§ Your assignment
For the entries below, the expected answer is the line with "effektivitet.", the line with "Егор Ковальчук побывал в", and every line between them, exactly as written, and nothing more.

Recorded data:
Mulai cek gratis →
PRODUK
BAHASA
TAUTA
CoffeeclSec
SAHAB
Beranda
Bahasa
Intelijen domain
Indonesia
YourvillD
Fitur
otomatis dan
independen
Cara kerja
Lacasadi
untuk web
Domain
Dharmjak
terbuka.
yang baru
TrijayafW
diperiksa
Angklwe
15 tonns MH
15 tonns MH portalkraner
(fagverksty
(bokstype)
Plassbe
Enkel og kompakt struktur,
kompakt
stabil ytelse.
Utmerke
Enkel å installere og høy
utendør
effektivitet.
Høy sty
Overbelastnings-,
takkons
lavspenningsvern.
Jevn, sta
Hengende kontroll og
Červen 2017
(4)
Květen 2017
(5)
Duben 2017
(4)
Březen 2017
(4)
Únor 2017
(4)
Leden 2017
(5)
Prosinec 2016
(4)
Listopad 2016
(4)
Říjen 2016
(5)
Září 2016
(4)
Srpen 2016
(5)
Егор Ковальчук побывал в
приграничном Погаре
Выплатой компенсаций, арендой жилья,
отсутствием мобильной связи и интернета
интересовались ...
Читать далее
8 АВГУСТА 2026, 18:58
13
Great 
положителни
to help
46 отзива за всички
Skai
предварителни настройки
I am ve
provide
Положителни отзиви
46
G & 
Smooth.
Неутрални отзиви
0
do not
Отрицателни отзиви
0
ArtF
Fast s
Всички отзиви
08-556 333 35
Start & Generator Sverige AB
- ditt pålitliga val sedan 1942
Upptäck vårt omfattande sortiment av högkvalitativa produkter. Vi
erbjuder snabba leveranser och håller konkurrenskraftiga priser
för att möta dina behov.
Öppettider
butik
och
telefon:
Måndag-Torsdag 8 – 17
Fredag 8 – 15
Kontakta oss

...

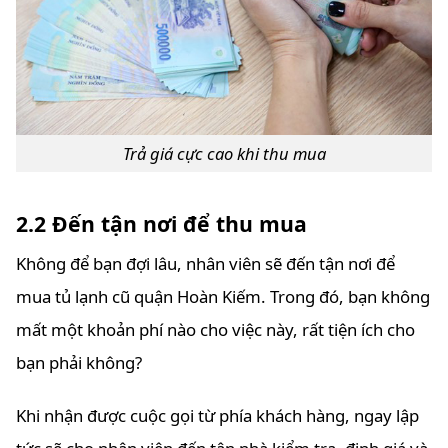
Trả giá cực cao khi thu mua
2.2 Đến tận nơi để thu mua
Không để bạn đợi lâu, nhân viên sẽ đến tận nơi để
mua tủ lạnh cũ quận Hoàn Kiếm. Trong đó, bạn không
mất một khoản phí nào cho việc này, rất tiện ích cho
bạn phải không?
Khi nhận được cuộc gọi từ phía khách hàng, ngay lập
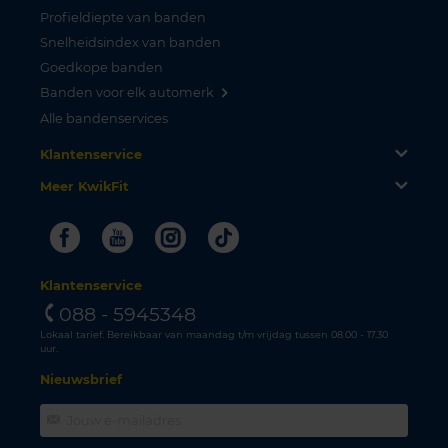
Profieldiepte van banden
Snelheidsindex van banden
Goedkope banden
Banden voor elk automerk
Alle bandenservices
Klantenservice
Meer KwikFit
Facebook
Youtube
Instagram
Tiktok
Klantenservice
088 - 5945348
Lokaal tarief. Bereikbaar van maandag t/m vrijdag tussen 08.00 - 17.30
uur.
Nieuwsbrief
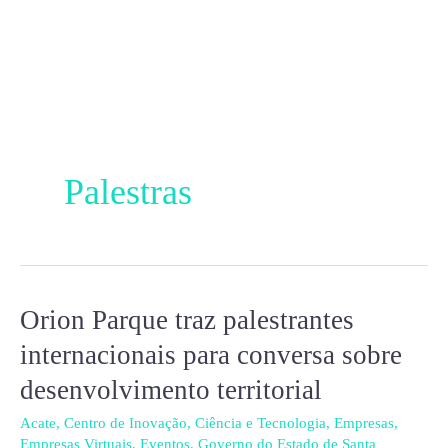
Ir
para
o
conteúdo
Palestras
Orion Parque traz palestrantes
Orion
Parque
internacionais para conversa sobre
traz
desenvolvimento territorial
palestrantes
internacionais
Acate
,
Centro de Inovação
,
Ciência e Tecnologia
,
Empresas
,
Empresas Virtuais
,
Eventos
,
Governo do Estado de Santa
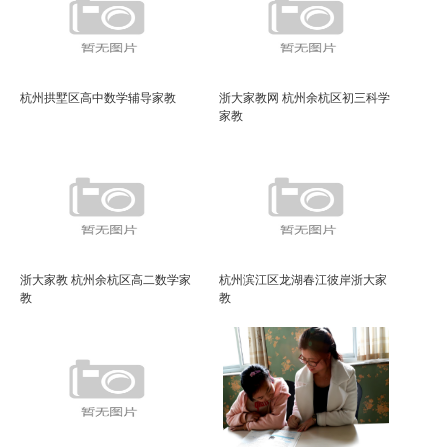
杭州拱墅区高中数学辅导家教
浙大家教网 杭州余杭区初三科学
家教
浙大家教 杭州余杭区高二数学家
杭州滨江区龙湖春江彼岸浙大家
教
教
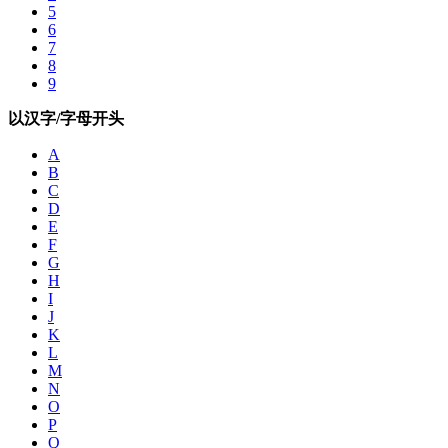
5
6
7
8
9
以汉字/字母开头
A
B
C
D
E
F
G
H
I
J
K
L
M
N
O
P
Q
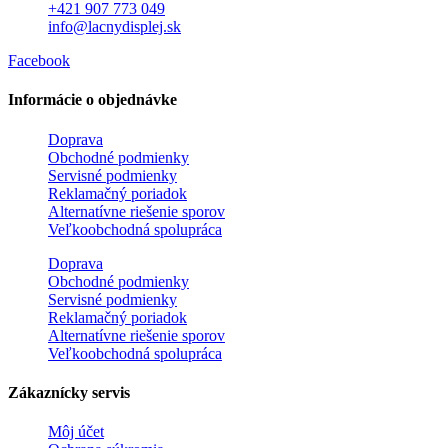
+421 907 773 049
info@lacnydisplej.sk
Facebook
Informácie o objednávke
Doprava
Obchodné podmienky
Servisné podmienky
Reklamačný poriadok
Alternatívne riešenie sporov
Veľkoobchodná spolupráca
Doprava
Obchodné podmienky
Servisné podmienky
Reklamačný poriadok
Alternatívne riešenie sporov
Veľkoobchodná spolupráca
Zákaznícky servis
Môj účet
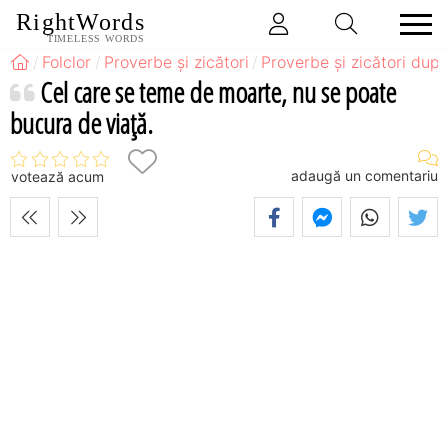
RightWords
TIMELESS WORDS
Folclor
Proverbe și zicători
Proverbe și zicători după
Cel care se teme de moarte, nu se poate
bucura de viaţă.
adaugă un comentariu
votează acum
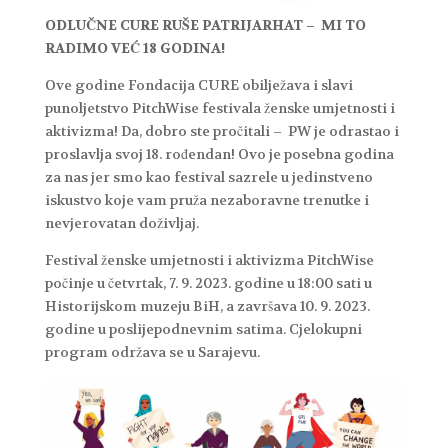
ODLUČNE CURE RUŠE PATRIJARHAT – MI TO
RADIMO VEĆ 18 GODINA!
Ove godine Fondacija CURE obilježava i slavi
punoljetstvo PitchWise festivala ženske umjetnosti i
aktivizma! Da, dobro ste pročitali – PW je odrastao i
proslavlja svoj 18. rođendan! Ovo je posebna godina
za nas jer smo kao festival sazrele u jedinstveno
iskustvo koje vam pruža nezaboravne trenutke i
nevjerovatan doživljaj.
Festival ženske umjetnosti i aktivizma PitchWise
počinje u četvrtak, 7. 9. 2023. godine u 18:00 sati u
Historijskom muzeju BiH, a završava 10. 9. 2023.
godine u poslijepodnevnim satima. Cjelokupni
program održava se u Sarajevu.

...

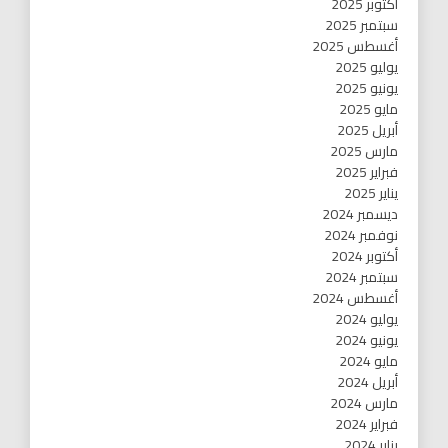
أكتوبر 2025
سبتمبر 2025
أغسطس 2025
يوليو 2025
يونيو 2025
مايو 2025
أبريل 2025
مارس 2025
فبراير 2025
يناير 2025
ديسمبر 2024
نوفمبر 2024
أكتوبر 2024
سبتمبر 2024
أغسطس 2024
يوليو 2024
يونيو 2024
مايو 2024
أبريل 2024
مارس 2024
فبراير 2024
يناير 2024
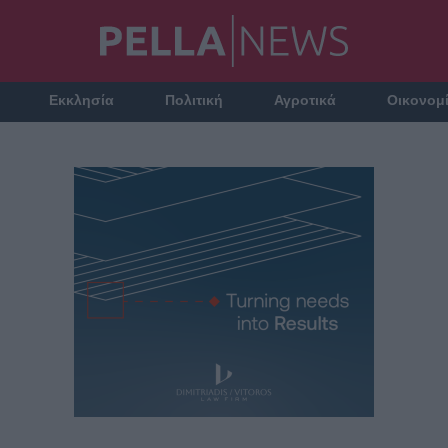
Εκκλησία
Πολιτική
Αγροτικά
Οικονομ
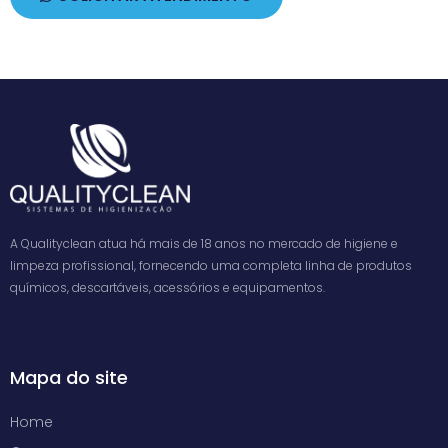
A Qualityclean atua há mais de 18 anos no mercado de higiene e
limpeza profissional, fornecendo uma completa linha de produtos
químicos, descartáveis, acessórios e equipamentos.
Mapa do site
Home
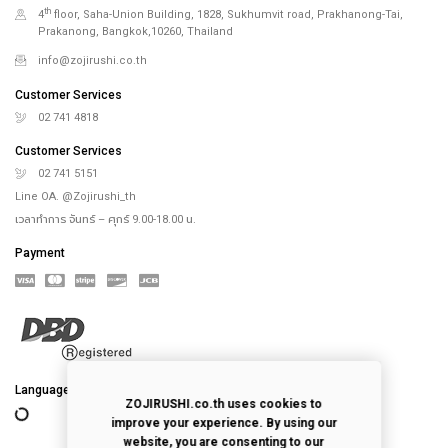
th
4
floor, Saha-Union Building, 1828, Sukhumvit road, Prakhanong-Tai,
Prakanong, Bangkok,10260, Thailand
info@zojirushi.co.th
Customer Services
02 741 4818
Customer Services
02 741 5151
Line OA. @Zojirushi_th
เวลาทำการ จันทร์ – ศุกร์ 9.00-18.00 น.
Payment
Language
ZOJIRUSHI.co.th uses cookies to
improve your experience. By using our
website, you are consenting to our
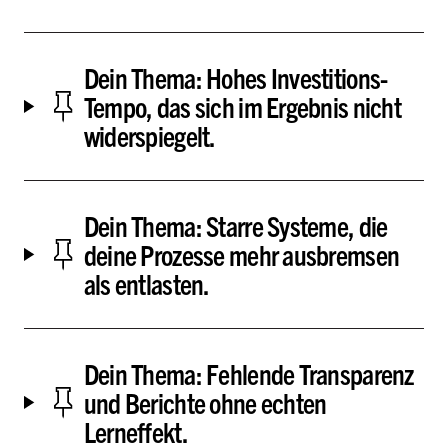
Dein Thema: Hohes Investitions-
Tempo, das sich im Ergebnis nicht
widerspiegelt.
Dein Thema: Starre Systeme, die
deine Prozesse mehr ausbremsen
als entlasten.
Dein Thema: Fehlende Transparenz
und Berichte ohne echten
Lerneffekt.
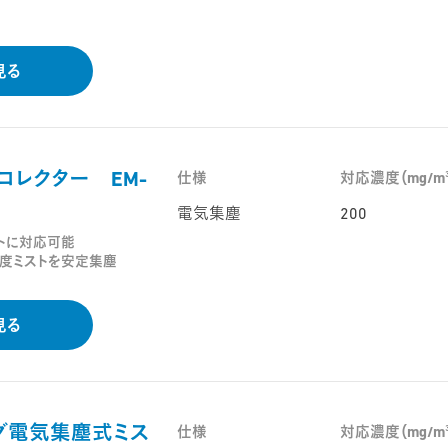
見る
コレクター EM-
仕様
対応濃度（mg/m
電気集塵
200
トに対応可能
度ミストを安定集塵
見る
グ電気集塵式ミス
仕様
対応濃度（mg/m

§ Exercise answer
effektivitet.
Høy sty
Overbelastnings-,
takkons
lavspenningsvern.
Jevn, sta
Hengende kontroll og
Červen 2017
(4)
Květen 2017
(5)
Duben 2017
(4)
Březen 2017
(4)
Únor 2017
(4)
Leden 2017
(5)
Prosinec 2016
(4)
Listopad 2016
(4)
Říjen 2016
(5)
Září 2016
(4)
Srpen 2016
(5)
Егор Ковальчук побывал в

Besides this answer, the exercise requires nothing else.